**Exercise objective:** Search the records for the string "hematoxylin", and show each line where it appears.

**Collected data entries:**

━━━━━━━━━━━━━━━━━━━━

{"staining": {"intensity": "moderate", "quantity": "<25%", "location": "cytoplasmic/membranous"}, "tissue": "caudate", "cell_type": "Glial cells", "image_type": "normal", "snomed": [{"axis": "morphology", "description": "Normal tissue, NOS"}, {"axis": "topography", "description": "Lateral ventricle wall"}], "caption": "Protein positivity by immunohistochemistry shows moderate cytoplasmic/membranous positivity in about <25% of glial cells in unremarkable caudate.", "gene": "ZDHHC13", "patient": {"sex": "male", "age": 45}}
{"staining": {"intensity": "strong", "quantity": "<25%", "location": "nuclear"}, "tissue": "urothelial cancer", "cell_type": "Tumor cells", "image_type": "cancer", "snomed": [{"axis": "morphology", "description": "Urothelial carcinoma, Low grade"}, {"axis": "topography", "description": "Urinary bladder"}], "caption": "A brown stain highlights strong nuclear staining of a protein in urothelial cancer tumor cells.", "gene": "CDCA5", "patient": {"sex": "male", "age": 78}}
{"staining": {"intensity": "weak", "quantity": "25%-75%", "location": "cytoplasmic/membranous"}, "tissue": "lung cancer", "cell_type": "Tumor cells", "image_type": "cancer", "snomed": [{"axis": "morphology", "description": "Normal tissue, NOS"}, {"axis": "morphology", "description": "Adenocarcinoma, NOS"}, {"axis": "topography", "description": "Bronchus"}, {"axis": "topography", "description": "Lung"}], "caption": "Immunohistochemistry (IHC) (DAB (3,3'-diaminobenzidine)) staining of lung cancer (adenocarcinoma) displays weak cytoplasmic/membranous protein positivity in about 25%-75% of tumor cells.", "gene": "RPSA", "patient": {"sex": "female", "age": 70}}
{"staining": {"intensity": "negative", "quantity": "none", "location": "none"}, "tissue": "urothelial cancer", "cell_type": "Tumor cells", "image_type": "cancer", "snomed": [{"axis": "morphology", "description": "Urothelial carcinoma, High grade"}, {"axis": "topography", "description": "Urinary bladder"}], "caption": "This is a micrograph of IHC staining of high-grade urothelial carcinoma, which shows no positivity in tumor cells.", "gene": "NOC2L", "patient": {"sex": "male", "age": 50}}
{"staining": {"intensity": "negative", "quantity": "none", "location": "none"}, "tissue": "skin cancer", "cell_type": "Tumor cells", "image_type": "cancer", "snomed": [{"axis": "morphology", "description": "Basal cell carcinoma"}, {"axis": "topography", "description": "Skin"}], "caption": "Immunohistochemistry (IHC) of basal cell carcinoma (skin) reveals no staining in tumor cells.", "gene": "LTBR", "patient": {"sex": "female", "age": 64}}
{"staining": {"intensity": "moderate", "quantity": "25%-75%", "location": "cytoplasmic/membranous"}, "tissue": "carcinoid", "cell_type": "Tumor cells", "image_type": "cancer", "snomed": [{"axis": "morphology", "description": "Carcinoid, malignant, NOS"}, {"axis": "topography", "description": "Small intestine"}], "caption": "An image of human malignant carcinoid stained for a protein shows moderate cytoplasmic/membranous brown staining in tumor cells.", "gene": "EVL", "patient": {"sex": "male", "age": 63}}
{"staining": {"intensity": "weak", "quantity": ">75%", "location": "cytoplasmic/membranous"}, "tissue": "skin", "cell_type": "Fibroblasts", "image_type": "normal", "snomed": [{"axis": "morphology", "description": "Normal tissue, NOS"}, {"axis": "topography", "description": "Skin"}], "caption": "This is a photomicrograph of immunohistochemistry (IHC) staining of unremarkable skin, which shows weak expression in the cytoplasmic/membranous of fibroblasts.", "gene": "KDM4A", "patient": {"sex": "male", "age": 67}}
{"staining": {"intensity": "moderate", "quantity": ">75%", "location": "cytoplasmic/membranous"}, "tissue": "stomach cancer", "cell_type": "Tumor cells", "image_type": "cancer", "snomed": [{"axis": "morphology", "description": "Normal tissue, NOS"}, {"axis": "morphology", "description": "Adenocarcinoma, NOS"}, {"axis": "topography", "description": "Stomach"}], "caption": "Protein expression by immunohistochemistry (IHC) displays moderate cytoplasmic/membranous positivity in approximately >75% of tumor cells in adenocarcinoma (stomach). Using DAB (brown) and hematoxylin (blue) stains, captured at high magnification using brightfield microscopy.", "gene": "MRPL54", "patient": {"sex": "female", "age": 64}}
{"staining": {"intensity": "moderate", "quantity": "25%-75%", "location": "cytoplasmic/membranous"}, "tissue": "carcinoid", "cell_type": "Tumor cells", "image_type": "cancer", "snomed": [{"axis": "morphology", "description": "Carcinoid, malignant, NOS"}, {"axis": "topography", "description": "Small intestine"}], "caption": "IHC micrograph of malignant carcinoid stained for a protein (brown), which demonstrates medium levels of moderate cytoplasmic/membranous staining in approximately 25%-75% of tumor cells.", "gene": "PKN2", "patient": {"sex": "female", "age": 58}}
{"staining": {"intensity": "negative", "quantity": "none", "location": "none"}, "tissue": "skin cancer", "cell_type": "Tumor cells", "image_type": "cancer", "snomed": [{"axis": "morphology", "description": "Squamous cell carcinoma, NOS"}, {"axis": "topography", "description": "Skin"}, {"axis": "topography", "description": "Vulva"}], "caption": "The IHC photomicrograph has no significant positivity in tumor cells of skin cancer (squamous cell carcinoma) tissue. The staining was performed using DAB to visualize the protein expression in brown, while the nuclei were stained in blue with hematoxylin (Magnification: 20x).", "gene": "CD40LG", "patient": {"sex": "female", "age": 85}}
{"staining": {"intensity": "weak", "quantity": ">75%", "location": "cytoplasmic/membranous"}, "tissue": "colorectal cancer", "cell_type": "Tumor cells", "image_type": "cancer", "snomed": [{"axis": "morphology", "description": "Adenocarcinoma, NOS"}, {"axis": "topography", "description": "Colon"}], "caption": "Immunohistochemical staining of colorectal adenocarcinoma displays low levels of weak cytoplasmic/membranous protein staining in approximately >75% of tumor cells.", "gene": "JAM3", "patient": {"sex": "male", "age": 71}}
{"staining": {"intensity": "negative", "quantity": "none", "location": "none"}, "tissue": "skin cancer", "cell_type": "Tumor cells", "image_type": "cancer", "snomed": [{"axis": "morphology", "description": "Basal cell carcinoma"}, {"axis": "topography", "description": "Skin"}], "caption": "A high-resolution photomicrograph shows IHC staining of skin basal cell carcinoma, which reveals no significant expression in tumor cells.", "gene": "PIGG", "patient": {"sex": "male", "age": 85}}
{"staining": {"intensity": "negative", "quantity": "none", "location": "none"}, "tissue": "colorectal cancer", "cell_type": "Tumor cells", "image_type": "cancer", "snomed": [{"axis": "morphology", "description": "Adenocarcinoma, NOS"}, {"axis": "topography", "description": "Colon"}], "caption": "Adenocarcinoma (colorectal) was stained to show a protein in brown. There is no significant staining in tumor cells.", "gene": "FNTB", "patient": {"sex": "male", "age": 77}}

━━━━━━━━━━━━━━━━━━━━

**Response:**
{"staining": {"intensity": "moderate", "quantity": ">75%", "location": "cytoplasmic/membranous"}, "tissue": "stomach cancer", "cell_type": "Tumor cells", "image_type": "cancer", "snomed": [{"axis": "morphology", "description": "Normal tissue, NOS"}, {"axis": "morphology", "description": "Adenocarcinoma, NOS"}, {"axis": "topography", "description": "Stomach"}], "caption": "Protein expression by immunohistochemistry (IHC) displays moderate cytoplasmic/membranous positivity in approximately >75% of tumor cells in adenocarcinoma (stomach). Using DAB (brown) and hematoxylin (blue) stains, captured at high magnification using brightfield microscopy.", "gene": "MRPL54", "patient": {"sex": "female", "age": 64}}
{"staining": {"intensity": "negative", "quantity": "none", "location": "none"}, "tissue": "skin cancer", "cell_type": "Tumor cells", "image_type": "cancer", "snomed": [{"axis": "morphology", "description": "Squamous cell carcinoma, NOS"}, {"axis": "topography", "description": "Skin"}, {"axis": "topography", "description": "Vulva"}], "caption": "The IHC photomicrograph has no significant positivity in tumor cells of skin cancer (squamous cell carcinoma) tissue. The staining was performed using DAB to visualize the protein expression in brown, while the nuclei were stained in blue with hematoxylin (Magnification: 20x).", "gene": "CD40LG", "patient": {"sex": "female", "age": 85}}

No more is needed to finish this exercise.